Leadership Sets the Tone for Diversity in Tech

Salesforce
Mar 9, 2015 · 3 min read

By Parker Harris

In many cases, amazing innovations start with a single question. When we started Salesforce, we asked, “Why can’t business software be as easy to use as Amazon.com?” And with that question, we completely disrupted enterprise software. We also asked, “Can you build a software company rooted in philanthropy?” From that question, the Salesforce Foundation and the 1–1–1 model of integrated philanthropy were born.

One of the questions I’ve been trying to answer recently is “How can we get more women into technology?”

Leadership truly sets the tone. Are we actively try to recruit, provide opportunities for and promote women? As a cofounder of Salesforce, I am committed to asking these questions and challenging myself to do better. Below are a few things we should all do to create more diverse, more successful teams:

Be transparent and facilitate an open dialogue.

Address unconscious bias.

Develop diverse tech talent early.

Engineering teams with people from different backgrounds, who have a variety skills and perspectives, will help you identify opportunities, anticipate and solve problems, and innovate faster than your competition. In fact, a 2012 study found that employees who felt included and believed diversity was supported at work were able to innovate more (an 83 percent increase), and team collaboration improved by 42 percent. You can bet sales went up as a result.

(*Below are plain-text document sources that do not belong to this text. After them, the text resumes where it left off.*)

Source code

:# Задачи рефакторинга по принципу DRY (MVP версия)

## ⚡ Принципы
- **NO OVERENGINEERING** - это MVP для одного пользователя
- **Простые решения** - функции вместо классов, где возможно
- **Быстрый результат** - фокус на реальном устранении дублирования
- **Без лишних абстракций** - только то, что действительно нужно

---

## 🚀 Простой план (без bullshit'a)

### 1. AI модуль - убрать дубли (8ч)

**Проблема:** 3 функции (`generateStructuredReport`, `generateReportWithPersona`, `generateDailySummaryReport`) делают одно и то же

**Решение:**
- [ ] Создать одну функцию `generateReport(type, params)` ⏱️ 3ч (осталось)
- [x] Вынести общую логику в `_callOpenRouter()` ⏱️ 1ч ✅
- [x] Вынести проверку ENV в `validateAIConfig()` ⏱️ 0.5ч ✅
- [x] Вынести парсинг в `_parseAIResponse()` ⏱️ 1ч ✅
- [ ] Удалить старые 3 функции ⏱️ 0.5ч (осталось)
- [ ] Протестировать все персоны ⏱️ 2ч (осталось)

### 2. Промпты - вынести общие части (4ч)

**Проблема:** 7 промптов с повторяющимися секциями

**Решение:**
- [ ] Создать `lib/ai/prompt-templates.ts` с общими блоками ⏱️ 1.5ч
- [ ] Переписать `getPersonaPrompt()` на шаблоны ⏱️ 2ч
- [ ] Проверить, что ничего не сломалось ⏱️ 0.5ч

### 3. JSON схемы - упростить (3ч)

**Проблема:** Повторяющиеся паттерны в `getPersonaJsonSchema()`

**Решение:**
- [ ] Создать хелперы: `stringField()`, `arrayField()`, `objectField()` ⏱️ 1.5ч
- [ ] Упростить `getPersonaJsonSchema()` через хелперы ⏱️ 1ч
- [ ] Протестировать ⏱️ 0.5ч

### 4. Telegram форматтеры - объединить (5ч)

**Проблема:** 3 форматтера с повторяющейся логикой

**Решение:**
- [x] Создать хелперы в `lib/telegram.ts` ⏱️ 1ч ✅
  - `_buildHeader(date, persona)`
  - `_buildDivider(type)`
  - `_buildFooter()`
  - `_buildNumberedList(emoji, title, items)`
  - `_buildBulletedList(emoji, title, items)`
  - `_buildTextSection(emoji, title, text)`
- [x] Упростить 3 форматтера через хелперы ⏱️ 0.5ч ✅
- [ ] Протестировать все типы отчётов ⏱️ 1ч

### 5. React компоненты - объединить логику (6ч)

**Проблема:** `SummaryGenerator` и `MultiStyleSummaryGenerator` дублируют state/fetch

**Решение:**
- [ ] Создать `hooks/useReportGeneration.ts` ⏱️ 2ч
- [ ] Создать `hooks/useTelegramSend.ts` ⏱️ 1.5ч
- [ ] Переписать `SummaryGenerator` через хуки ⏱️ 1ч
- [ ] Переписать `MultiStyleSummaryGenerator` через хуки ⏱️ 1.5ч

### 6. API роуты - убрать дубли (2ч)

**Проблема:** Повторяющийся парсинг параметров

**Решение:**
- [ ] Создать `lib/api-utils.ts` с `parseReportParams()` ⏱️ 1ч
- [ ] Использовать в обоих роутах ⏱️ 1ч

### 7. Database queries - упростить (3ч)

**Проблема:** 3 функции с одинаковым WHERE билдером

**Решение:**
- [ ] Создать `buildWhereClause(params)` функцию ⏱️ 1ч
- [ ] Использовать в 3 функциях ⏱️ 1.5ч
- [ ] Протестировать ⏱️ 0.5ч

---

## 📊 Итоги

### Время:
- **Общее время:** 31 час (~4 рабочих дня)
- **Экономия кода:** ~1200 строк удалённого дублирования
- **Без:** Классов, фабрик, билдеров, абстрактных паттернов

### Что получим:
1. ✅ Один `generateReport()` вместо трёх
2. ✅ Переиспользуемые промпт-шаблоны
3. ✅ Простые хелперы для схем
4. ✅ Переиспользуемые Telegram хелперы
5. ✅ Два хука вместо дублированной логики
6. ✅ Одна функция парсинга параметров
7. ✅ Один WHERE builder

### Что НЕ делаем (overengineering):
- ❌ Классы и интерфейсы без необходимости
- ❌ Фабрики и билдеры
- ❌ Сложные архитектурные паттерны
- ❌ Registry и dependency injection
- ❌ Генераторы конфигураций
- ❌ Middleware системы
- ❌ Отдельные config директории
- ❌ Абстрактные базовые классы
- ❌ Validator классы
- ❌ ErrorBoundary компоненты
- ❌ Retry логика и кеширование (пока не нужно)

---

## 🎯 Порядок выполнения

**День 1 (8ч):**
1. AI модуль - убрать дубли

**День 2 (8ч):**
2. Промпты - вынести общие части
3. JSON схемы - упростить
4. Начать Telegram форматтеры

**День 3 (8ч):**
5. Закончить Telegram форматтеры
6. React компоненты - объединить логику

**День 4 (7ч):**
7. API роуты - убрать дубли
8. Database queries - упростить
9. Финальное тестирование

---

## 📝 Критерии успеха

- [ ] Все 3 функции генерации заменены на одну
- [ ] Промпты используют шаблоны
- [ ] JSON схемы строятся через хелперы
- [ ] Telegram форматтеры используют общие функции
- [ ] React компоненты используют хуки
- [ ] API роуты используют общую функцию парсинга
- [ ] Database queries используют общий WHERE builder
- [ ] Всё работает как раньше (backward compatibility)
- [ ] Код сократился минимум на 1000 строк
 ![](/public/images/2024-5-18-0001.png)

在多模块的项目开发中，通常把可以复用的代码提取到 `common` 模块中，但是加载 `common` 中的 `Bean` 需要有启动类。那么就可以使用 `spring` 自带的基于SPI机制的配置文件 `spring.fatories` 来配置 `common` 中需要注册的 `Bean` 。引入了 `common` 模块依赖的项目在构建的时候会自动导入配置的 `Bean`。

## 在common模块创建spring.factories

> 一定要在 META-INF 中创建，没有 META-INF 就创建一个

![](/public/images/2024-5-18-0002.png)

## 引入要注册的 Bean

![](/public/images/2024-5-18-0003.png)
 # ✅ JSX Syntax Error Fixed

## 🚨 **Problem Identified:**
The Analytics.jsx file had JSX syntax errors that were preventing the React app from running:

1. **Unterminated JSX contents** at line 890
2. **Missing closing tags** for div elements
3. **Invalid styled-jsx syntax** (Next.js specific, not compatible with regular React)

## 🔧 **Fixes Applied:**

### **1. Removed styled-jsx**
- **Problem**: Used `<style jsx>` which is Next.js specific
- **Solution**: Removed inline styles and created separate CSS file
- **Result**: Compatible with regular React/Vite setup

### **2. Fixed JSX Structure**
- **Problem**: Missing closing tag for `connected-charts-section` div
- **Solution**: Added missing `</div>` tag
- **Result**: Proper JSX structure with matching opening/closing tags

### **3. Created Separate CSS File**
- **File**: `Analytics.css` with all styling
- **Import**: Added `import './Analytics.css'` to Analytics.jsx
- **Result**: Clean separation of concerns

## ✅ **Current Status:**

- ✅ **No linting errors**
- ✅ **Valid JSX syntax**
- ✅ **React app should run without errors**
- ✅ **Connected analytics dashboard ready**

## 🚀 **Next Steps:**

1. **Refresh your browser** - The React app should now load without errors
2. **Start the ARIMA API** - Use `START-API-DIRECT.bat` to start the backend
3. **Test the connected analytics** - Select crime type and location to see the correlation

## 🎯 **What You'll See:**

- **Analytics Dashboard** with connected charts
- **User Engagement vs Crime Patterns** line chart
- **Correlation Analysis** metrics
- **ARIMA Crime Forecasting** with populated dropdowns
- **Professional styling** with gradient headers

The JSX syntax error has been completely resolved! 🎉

At Salesforce, we believe for a company to do well financially, we must do good. And creating a culture that appreciates diversity is a big part of it. It’s a challenging task — one that starts with our children’s educational system, requires mentorship and fostering of talent along the way, and ultimately leads to a truly representative workforce. It won’t be easy, but we can make an impact with every question we ask and every conversation we have.